Beginning at the line containing "Identify the document" in the material below and ending at the line containing "Page size: 1500x1125.", return each line exactly and add nothing.
= Beginning of Section =
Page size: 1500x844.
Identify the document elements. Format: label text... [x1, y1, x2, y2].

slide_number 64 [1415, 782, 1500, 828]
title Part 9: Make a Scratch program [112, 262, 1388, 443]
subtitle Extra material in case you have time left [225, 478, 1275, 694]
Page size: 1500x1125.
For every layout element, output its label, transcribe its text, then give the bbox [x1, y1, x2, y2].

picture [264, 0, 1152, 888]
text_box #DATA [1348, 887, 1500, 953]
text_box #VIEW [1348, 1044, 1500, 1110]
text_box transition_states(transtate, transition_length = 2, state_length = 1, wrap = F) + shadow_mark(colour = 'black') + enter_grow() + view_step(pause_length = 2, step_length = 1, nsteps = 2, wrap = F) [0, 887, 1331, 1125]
= End of Section =
= Beginning of Section =
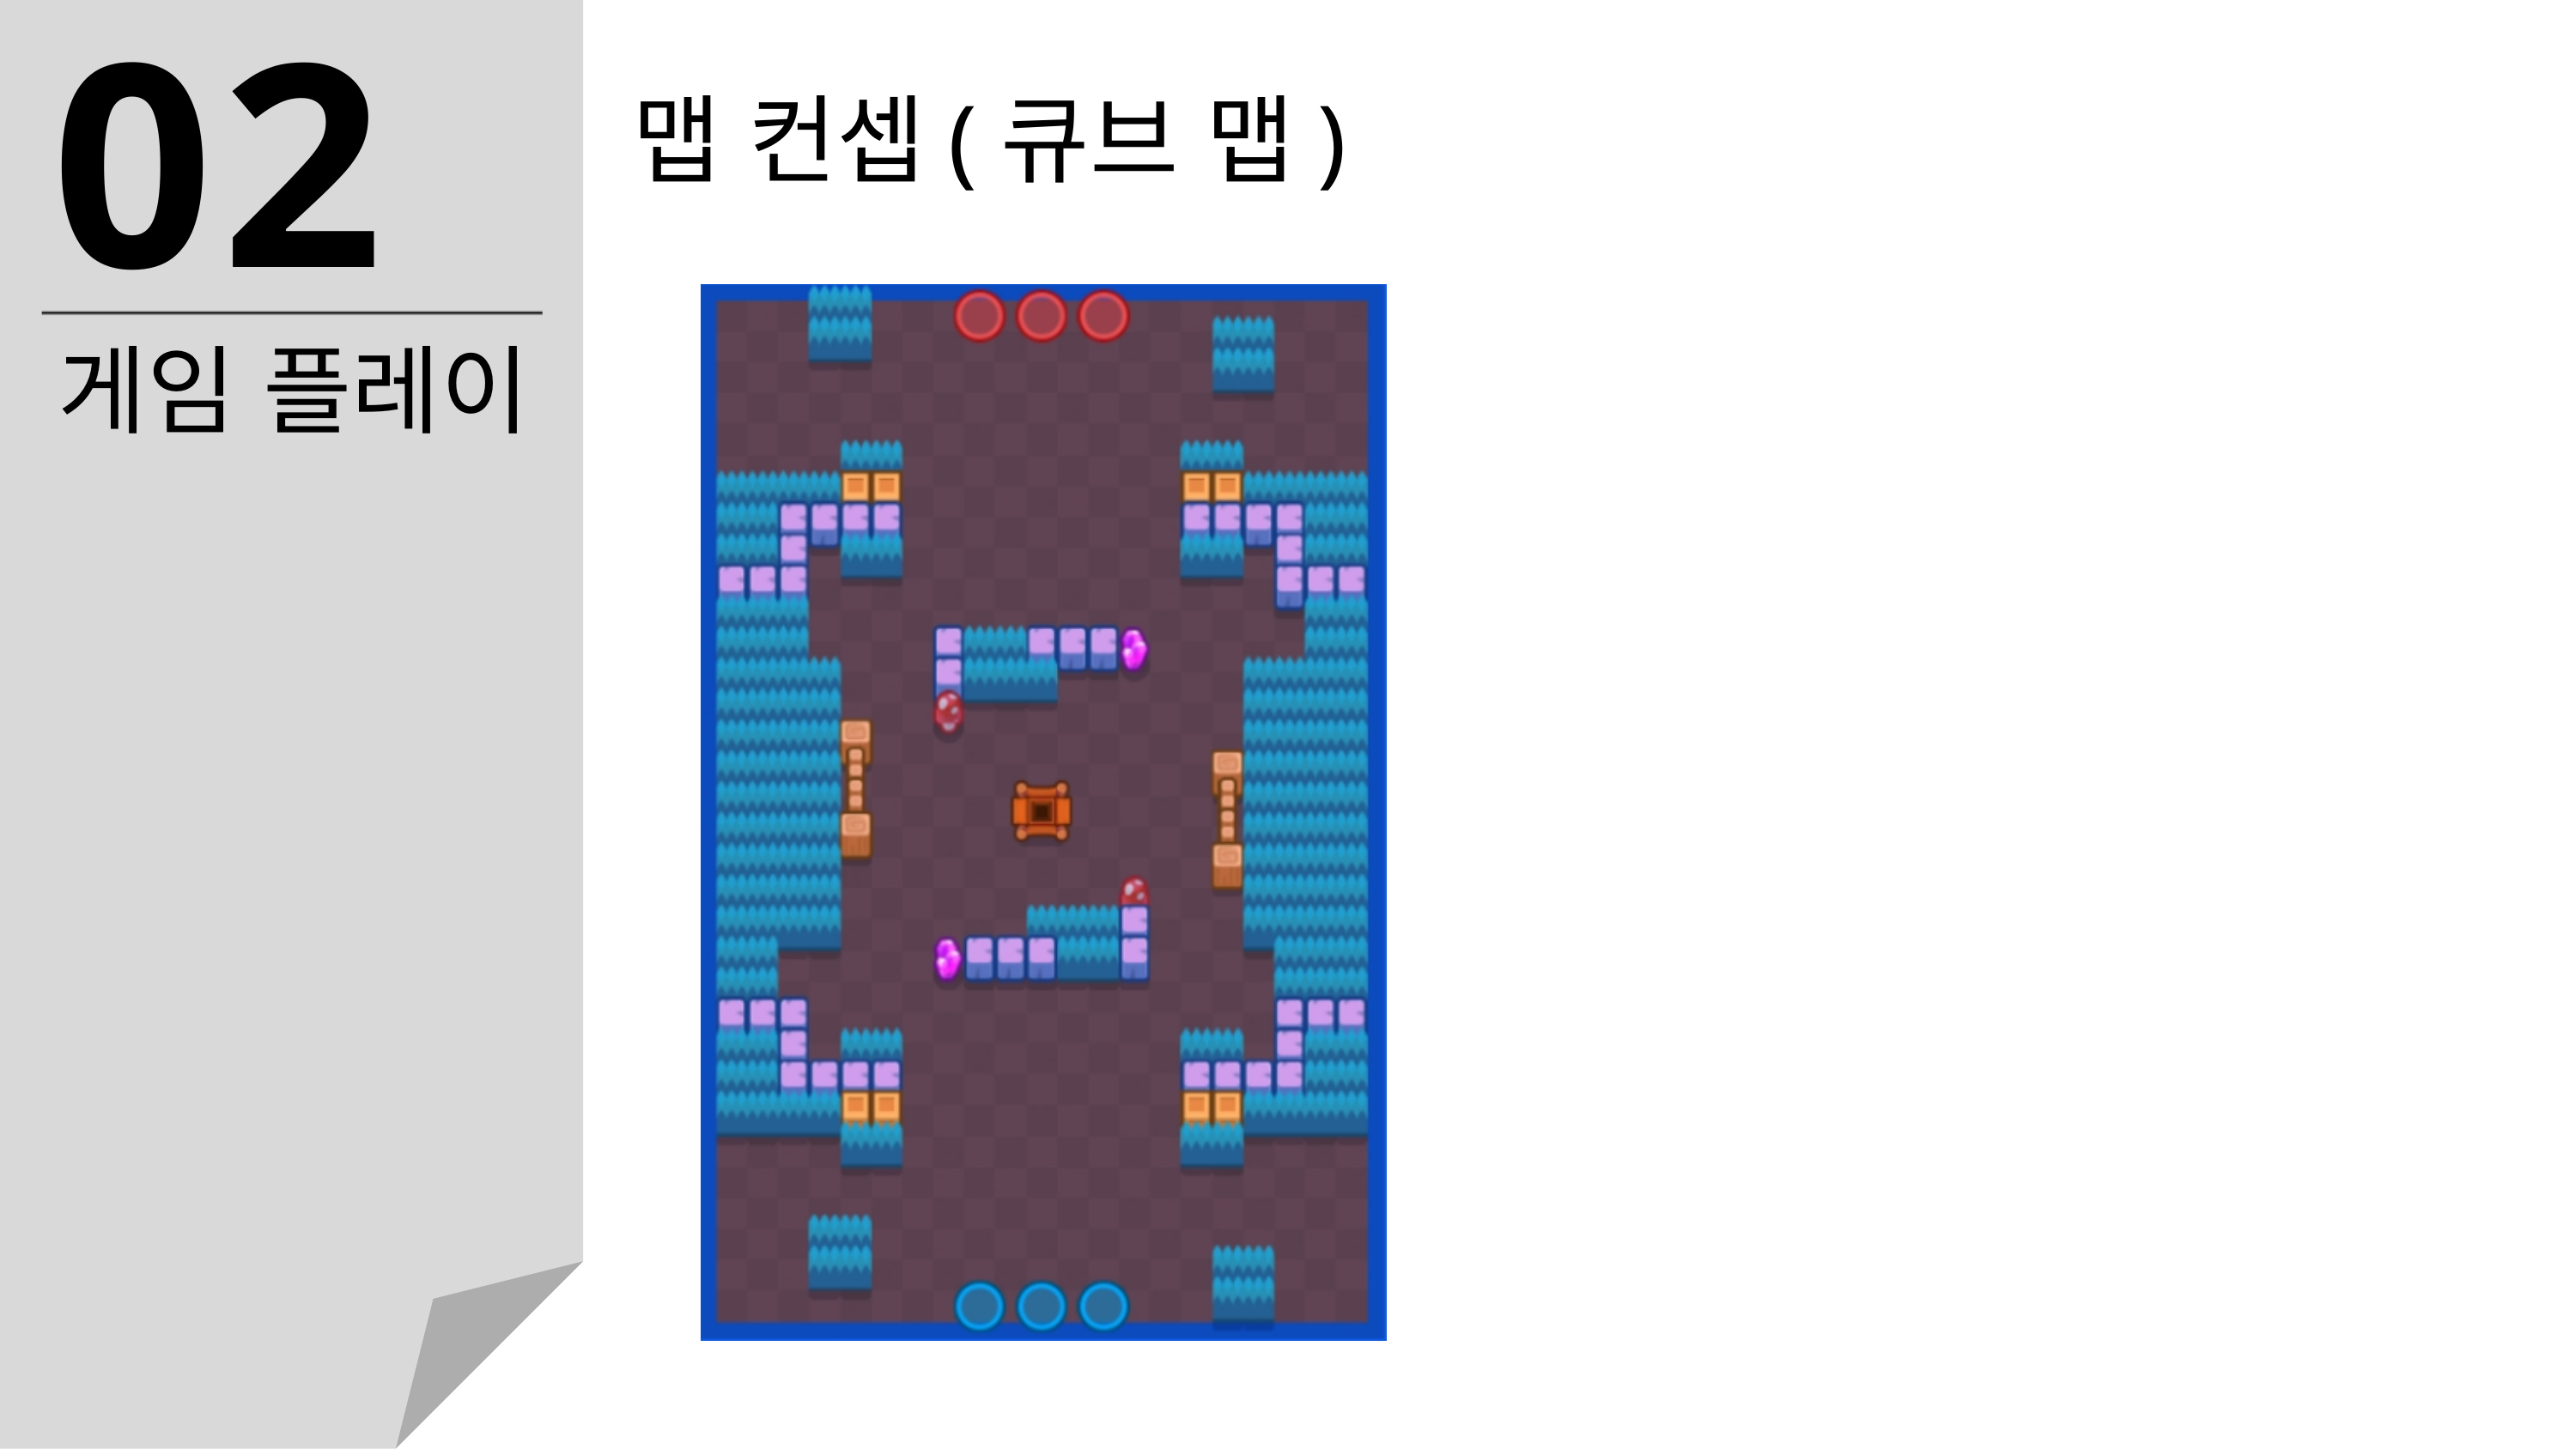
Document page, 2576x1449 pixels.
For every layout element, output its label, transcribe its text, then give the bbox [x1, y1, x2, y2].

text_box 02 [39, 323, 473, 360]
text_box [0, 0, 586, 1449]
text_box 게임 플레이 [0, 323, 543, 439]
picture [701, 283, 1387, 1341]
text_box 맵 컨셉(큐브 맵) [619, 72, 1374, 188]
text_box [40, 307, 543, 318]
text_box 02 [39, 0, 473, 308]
= End of Section =
= Beginning of Section =
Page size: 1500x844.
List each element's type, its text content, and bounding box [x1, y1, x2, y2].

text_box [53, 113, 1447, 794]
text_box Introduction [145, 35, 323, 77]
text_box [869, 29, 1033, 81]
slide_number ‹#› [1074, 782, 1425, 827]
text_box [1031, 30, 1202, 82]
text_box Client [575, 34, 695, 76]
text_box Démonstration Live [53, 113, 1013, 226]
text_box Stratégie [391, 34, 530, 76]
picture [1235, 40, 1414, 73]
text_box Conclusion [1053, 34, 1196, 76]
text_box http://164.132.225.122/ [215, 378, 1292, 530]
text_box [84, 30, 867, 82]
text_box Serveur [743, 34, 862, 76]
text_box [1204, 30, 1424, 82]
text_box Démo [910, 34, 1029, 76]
= End of Section =
Answer to this task:
Identify the document elements. Format: label text... [x1, y1, x2, y2].

slide_number 64 [1415, 782, 1500, 828]
title Part 9: Make a Scratch program [112, 262, 1388, 443]
subtitle Extra material in case you have time left [225, 478, 1275, 694]
Page size: 1500x1125.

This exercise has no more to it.